(Stored data)
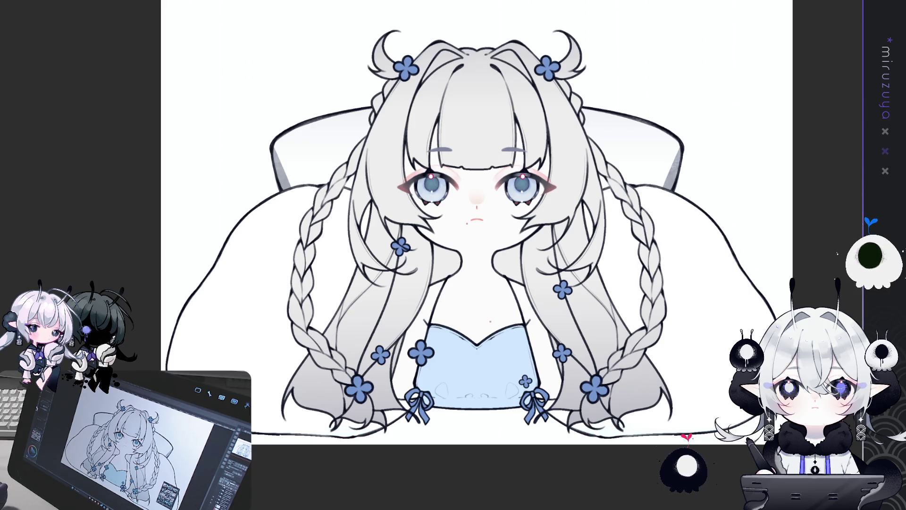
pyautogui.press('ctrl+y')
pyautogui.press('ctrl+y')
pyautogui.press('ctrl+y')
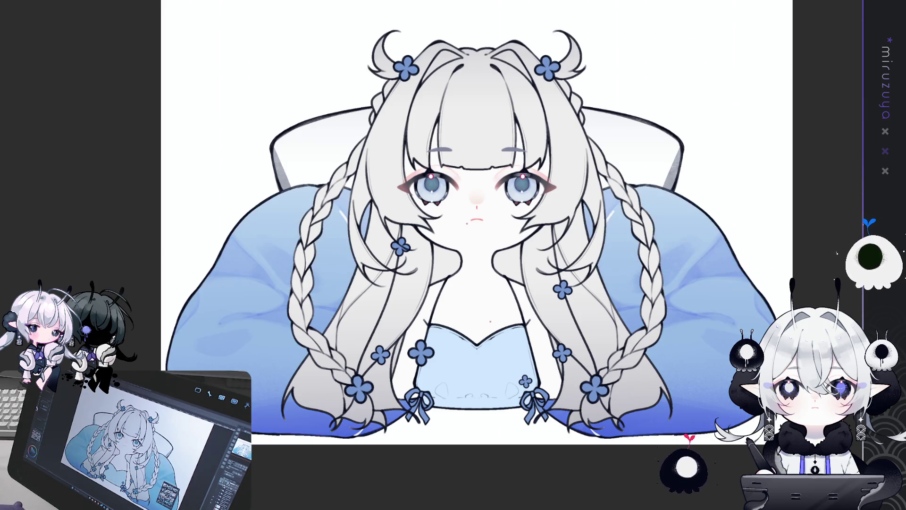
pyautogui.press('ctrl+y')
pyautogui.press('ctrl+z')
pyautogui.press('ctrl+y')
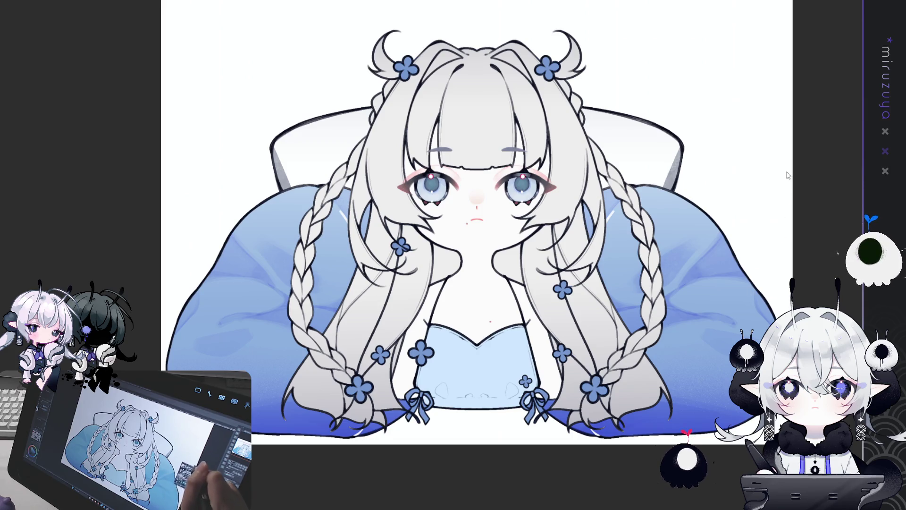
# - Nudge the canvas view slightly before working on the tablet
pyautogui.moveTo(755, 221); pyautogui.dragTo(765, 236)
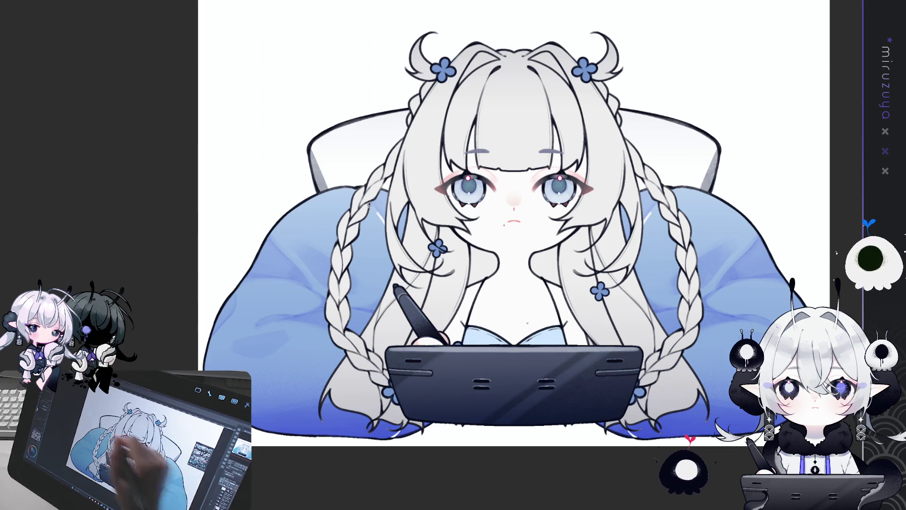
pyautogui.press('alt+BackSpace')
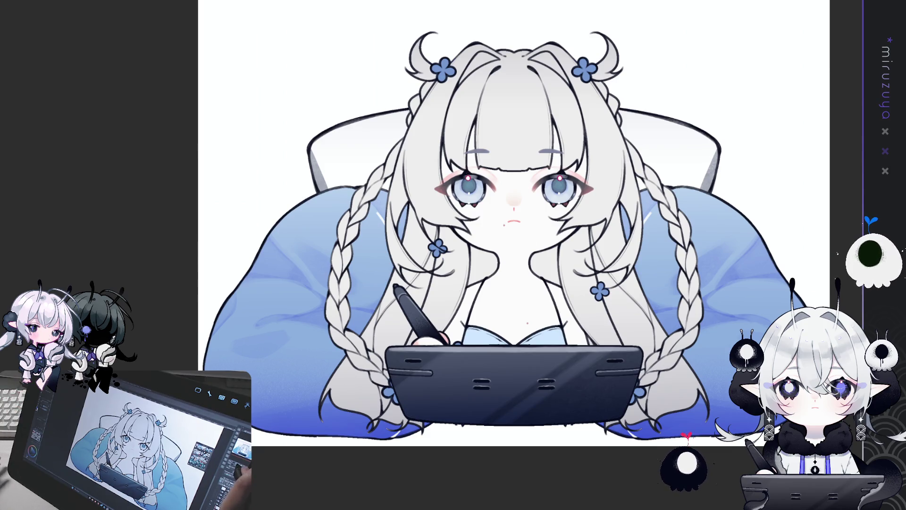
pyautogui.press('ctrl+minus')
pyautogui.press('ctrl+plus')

■ **WORK REQUIRED**: All of the data must be set down exactly, with no pictures included.

■ **SOLUTION FOR THIS EXERCISE**:
pyautogui.press('ctrl+y')
pyautogui.press('ctrl+y')
pyautogui.press('ctrl+y')
pyautogui.press('ctrl+y')
pyautogui.press('ctrl+z')
pyautogui.press('ctrl+y')
# - Nudge the canvas view slightly before working on the tablet
pyautogui.moveTo(755, 221); pyautogui.dragTo(765, 236)
pyautogui.press('alt+BackSpace')
pyautogui.press('ctrl+minus')
pyautogui.press('ctrl+plus')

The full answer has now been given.